「年間女王を取ることができてうれしいです」(山下)
貫禄さえ漂う優勝だった。
先にホールアウトした38人の出場選手と大勢の観客が特設スタンドから見守る18番グリーン。山下は1.5メートルのウィニングパットをカップ右淵から決めた。沸き上がる拍手に向かい、帽子のつばを右手で押さえてペコリとおじぎ。優勝インタビューでは
「1試合1試合というふうに考えてプレーしてきたんですけど、またこうして年間女王を取ることができてうれしいです」
と笑顔で喜びをかみしめた。
序盤は苦しい展開だった。
2位に3打差をつけてスタートしたが、3番パー4で6メートルのパーパットが入らず、ボギーが先行。5番パー3も第1打をグリーン左のバンカーに打ち込んでボギーをたたいた。
悪い流れを変えたのは8番パー3。191ヤードを4UTで手前11メートルに乗せ、このバーディパットを見事に沈めた。
「今日は前半でボギーが2つ先行して、いいリズムではなかったんですけど、8番でロングパットのバーディを決めて、そこからて立て直すことができて、後半もバーディが取れたと思います」
後半は13番パー5で手前から6メートルを入れて、通算8アンダーで並んでいた高橋を突き放し、16番パー3は6I(6番アイアン)で1メートルにピタリとつけて差を広げた。
「すごいいい1年だったなと思います」(山下)
記録ずくめの優勝だった。
2年連続の年間女王は1988年ツアー制度施行以来、15、16年のイ・ボミに次いで6人目で22歳116日の達成は史上最年少記録。
最終戦連覇は07、08年の古閑美保以来4人目。
2年連続年間5勝(以上)は不動裕理、宮里藍、イ・ボミに次いで4人目の快挙となった。
さらに2年連続で平均ストローク60台(69.4322)を達成して、年間獲得賞金も2億円台(2億1355万4215円)に乗せた。
「2年連続女王はあまり実感はないんですけど、1年間怪我なく戦えたことは、すごいいい1年だったなと思います。

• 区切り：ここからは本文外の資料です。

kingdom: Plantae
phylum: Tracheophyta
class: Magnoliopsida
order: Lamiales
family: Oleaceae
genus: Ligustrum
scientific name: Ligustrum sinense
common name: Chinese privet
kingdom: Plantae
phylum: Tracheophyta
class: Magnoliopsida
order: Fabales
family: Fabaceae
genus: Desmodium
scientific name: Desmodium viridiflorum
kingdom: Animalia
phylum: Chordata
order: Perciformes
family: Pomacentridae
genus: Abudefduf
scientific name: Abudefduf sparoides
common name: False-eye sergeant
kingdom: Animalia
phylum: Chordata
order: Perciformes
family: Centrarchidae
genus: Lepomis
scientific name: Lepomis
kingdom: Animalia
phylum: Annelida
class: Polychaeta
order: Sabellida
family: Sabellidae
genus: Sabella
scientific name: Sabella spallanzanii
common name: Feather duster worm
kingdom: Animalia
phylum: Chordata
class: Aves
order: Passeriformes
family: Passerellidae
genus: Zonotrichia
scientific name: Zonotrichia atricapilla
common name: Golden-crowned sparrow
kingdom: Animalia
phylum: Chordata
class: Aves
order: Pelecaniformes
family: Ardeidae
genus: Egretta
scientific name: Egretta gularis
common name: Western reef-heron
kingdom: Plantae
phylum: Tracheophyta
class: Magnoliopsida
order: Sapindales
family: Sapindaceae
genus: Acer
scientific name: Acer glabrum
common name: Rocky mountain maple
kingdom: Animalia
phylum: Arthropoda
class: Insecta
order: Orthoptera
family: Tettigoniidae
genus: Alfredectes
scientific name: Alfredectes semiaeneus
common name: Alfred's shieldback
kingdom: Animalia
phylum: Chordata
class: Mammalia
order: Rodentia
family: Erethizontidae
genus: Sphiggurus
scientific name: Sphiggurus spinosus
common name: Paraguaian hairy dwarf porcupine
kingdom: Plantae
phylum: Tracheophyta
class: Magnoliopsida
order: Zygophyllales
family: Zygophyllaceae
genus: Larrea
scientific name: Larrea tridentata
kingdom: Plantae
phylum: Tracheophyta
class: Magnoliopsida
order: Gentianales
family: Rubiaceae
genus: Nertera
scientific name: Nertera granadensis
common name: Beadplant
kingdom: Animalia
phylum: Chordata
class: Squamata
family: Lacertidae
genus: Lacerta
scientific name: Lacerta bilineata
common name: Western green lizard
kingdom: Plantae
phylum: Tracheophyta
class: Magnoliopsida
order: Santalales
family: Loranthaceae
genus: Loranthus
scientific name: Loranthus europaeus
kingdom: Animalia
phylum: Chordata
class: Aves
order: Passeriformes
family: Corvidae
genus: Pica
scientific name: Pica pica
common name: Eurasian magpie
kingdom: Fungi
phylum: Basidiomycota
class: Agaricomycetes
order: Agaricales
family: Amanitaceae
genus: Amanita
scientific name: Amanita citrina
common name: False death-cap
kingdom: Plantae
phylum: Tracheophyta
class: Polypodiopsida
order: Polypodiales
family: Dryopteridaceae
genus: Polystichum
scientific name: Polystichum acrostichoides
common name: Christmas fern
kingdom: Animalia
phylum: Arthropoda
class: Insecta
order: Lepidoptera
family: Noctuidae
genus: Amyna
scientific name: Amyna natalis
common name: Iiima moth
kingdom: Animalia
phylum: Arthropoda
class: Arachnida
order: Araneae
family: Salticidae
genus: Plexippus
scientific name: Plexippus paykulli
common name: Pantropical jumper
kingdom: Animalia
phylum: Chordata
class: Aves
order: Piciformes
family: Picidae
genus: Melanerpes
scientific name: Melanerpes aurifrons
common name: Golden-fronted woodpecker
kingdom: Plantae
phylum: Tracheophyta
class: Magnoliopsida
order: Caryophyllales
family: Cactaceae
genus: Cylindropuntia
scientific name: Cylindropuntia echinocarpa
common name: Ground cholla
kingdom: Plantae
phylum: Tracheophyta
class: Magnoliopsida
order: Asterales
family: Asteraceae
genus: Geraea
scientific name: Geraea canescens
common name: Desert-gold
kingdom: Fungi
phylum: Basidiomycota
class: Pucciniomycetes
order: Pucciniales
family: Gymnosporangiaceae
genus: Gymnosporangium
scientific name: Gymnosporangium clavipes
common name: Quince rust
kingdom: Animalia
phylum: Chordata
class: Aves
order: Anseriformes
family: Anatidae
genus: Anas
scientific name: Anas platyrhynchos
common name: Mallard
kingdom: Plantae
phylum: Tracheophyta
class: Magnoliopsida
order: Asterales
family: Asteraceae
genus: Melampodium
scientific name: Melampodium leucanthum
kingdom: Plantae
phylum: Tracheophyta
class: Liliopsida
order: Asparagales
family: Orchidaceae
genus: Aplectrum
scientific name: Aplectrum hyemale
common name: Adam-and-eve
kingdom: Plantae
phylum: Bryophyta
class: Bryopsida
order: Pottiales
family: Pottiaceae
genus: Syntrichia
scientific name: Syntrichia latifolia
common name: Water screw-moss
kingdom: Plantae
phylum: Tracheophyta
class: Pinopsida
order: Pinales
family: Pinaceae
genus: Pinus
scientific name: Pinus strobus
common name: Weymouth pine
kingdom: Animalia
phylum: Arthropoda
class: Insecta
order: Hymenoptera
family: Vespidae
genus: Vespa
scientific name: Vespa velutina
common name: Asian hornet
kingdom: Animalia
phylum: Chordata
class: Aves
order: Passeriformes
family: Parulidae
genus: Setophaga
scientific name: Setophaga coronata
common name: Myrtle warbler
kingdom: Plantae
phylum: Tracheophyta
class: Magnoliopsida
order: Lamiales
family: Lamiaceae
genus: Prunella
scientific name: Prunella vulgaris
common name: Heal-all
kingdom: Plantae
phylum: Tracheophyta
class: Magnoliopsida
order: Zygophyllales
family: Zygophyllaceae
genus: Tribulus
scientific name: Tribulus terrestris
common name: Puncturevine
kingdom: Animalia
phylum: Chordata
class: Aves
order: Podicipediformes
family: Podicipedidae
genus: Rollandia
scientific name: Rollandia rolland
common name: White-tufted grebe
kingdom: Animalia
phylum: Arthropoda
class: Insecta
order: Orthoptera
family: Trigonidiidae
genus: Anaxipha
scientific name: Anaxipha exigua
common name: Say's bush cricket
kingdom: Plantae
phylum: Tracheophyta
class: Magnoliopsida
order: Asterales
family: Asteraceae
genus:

(今週は)海外でも成績を出していて技術もすごいジエさんといい緊張感の中で一緒に戦えたのが、一生残る試合になりました」
今季は6月のニチレイレディスで4勝目を挙げて以降はここまで優勝がなく
「今年も海外に行って、帰ってきてから自分らしいプレーができていなかった」
と振り返ったが、好調を1シーズンキープできていなくても、平均ストローク69.4322は歴代最少。
「平均ストロークを上げられた(昨年69.9714)のはひとつ成長できたかなと思います」
と自己評価した。
2年連続年間女王、同平均ストローク60台を成し遂げ、次なる目標に注目が集まる。
「今年は海外メジャーでいい成績を出せなかったので、しっかり準備して優勝争いできるように、上位でプレーできるように頑張りたいです」
来年はパリ五輪イヤーでもあり、
「五輪にはすごい出たいと思います。そこに日本代表として出たいというのもありますし、五輪は特別というか記念に残ると思う」
不動、宮里が一時代を築いたように、山下も新時代の扉を開けようとしている。